On Human Company Design
In early 2015, Luminary Labs convened a broad cross-section of founders, thinkers, and doers to identify examples of Human Company Design in early stage companies. Over the course the evening, we discussed the forces behind this sea change, generated examples of new and creative business imperatives and, together, started writing a guide for the more human company. Following the event, we curated examples from a diverse set of growth companies such as Plated, Birchbox, Pinterest, and General Assembly, to form The Human Company Playbook, v1.0.
In more recent months, we have extended our research, exploring how Human Company Design manifests in companies of all sizes and, more importantly, how it originates. Our early explorations suggest that human companies share these 5 traits:
- Intentionality. Leaders who engage in Human Company Design intentionally create new models for how organizations are formed, funded, and operated, often flying in the face of conventional business wisdom.
- The compass. Each leader we spoke to navigates critical business decisions through a unique set of values, if not a moral responsibility. This compass is emulated by staff, and often verbally expressed as a refrain.

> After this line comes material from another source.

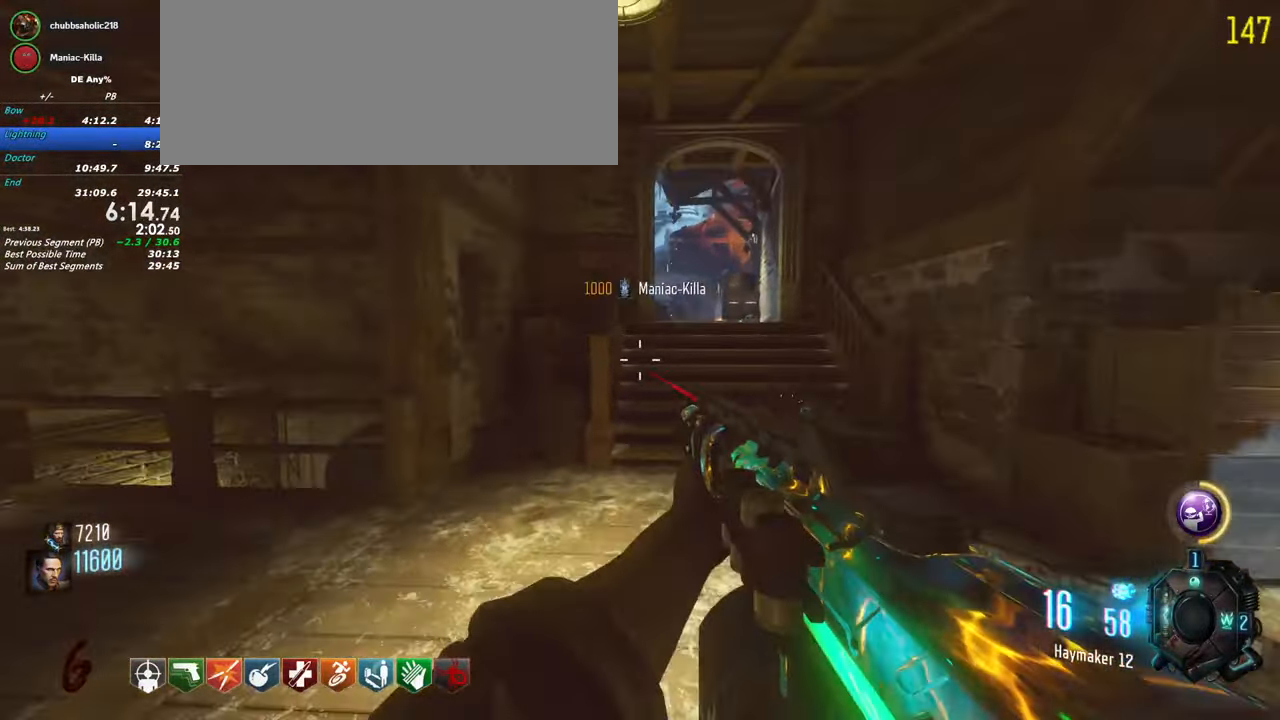
{"keys": [], "events": []}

- Congruent policies. Human Company Design is not reactionary. Nor is it accomplished in a one-off policy. Rather, it is evident throughout all policies, including compensation, equity structure, healthcare benefits, family leave, working hours/time off, education and trajectory, and inclusion. While we are not absolutist in what constitutes a “human policy,” we observed practical examples that align with leadership’s compass.
- Role-modeling. Human companies don’t make exceptions for founders and management. If the boss doesn’t take family leave, the policy is not authentic. Conversely, if the CEO benefits from a greater family leave than staff, it is not truly a human company. Human Company Design is almost exclusively top-down.
- Projections and progress. Human companies set goals for how they invest in people, much as they set goals for product development or revenue projections. They foster and fund workstreams that will achieve the projections on a rolling basis based on company size and budget. This is in direct contrast to relatively small, one-time investments in “culture” or perks.